First, we considered a model variant that, unlike the ‘vanilla’ model, applied the same feedforward network to node representations from incoming and outgoing edges (see ‘Undirected’ in Table 3). The results suggest that edge direction is important for the fusion task—reducing the mean error by 3.8%—but irrelevant to the tile-size task.

Static Performance Features

The ‘With static perf. (as node features)’ row of Table 3 shows the result when we add four static performance features—as explained in Section 3.1—to the ‘vanilla’ model, which uses only features that are extracted directly from the XLA program representation. Similar to edge directions, these features significantly improve model accuracy for the fusion task—reducing the mean error by 5%—but less so for the tile-size task.

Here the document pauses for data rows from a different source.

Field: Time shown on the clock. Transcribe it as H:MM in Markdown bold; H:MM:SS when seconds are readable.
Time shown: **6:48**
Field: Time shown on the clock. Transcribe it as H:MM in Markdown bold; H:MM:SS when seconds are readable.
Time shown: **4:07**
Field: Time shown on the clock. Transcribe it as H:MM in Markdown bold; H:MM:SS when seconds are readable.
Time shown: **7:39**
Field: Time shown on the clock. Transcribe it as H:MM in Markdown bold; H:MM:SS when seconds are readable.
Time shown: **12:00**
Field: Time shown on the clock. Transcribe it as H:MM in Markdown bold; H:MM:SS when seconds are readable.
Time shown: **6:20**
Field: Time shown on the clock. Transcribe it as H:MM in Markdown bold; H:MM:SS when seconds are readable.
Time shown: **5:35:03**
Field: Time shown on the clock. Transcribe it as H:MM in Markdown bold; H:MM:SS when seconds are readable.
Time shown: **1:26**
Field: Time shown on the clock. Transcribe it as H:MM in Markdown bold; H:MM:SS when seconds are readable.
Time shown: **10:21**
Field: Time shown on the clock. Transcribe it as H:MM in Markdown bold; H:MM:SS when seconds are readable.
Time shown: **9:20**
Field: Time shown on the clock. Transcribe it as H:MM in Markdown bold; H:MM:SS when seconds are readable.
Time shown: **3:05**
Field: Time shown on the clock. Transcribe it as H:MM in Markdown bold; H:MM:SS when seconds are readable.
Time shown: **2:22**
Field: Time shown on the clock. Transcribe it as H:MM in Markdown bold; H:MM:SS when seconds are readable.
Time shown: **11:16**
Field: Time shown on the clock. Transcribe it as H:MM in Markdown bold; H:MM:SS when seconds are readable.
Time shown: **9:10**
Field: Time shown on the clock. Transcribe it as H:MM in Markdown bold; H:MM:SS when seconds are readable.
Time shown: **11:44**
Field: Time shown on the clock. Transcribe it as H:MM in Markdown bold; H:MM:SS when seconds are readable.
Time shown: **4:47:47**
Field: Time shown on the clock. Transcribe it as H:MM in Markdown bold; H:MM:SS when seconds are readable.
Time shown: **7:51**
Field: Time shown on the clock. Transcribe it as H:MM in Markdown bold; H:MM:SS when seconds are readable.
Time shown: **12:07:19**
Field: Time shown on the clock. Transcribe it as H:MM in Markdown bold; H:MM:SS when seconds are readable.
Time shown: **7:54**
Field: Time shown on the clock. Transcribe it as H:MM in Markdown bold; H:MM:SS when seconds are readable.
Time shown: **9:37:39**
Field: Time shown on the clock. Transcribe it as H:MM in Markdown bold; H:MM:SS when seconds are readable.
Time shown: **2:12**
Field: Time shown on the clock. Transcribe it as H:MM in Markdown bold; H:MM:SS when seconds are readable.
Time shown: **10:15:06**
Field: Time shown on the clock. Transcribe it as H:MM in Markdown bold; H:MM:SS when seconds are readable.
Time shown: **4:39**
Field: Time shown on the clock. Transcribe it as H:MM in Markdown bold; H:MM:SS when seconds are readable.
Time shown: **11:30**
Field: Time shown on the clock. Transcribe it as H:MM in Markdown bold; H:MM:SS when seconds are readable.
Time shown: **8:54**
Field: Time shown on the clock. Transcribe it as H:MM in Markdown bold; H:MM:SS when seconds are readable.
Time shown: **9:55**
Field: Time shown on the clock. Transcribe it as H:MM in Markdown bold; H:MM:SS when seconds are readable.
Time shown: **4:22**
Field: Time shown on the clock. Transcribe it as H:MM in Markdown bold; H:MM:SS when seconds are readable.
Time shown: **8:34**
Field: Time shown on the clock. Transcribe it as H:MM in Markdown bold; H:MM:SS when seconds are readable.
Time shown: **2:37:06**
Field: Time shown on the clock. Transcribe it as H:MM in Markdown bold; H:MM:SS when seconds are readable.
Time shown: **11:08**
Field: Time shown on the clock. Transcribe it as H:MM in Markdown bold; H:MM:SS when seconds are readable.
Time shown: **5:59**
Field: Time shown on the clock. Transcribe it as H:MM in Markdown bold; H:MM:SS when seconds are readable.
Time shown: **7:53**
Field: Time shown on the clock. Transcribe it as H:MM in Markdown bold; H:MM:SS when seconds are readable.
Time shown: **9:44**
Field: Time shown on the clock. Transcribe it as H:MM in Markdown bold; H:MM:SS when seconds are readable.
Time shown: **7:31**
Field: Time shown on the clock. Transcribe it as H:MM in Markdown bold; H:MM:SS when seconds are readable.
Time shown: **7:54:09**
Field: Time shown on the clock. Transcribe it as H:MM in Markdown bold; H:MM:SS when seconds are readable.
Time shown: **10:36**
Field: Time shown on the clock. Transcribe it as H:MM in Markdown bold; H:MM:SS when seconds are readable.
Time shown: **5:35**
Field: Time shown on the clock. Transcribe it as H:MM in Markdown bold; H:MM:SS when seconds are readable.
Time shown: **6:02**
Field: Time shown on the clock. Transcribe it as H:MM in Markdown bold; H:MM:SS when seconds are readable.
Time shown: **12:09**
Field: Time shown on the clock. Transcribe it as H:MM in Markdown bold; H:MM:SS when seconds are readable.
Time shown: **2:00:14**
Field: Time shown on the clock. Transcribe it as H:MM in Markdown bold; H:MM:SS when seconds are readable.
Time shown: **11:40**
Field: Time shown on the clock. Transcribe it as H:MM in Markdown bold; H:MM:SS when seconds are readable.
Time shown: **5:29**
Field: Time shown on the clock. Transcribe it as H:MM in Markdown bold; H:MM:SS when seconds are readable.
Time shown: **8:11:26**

The finding that edge direction and static performance information help only the fusion task is somewhat unexpected but not entirely surprising. In the tile size selection task, we predict the relative runtimes of different tile sizes of the same kernel, but never compare runtimes of different kernels. Thus, the static performance features and the kernel graph are constant across different tile sizes, and the only changing input features are the tile size features. However, these constant features may still help determine the relative runtimes of different tile sizes more accurately, as we can see that the static performance features slightly improve the tile size runtime prediction accuracy. Hence, adding more input features may not help significantly if they are constant across kernels that will be compared against each other.

Tile-Size Fusion
Median Mean Median Mean
Vanilla 6.2 6.8 9.5 10.2
Undirected 7.2 6.8 11.0 14.0
With static perf. † 6.5 6.3 4.0 5.2
(as node features)
With static perf. 6.1 5.9 5.7 6.0
(in kernel embedding)
Move tile-size (node 10.2 9.4 N/A N/A
feats. to kernel emb.)
MSE loss (not rank) 16.7 17.7 N/A N/A
Table 3: The table reports Tile-Size APE for the tile-size dataset, and MAPE for the fusion dataset, on test programs for a variety of model variants. All models are trained for 3 million steps. † The model configuration used in Section 5.
Tile-Size Fusion
Reduction Graph No GNN GraphSAGE GAT No GNN GraphSAGE GAT
per-node 10.7 (5.3) 6.0 (3.8) 9.2 (6.4) 16.6 (132.7) 7.3 (34.6) 15.1 (4.0)
column-wise 9.3 (3.3) 6.9 (3.0) 8.4 (4.2) 6.6 (9.1) 5.1 (3.6) 8.5 (3.8)
LSTM 7.1 (3.7) 3.7 (2.8) 7.7 (4.2) 3.9 (7.5) 5.0 (4.3) 7.4 (4.5)
Transformer 10.8 (7.4) 4.6 (2.6) 8.2 (3.8) 7.3 (10.1) 4.5 (5.8) 14.6 (11.3)
Table 4:

Model ablation study results. The table reports Tile-Size APE for the tile-size dataset, and MAPE for the fusion dataset, on test programs. Standard deviations of the errors across test applications are in parentheses. Reductions (rows) are defined in

Section 3. Bold indicates the selected models used in Section 5. All models are trained until 5 million steps.

Kernel Features Encoding

Two ways to encode kernel information are shown in Fig. 3, labeled ‘kernel features (option 1)’ and ‘(option 2)’. In Table 3, the ‘vanilla’ model uses option 1, whereas the ‘Move tile-size (node feats. to kernel emb.)’ uses option 2. Encoding tile-size with node features outperforms encoding it with the kernel embedding (2.6% lower mean error). We believe this is because tile size can be important for estimating runtime for an individual operation before aggregation. When the tile-size information is available at the node level, the model still has all the information about the node, such as its input and output shapes. On the other hand, encoding static performance information as node features or kernel features makes little difference because these features are not very important for estimating the runtime for an individual node.

MSE vs. Rank Loss

For the tile-size dataset, we compare using MSE and rank loss as the training objective. The ‘vanilla’ model is trained using rank loss, while the ‘MSE loss (not rank)’ in Table 3 uses MSE loss. The effect is significant, using rank loss is 10.9% more accurate. This result confirms our intuition that training a model to predict relative speeds is easier than absolute runtimes.

6.2 Neural Network Model

Once we determined the best set of graph features to include and the suitable loss function for each task from the experiment in Section 6.1, we performed a comprehensive comparison between different modeling choices to answer:

  1. Does a GNN outperform models that treat programs as sequences?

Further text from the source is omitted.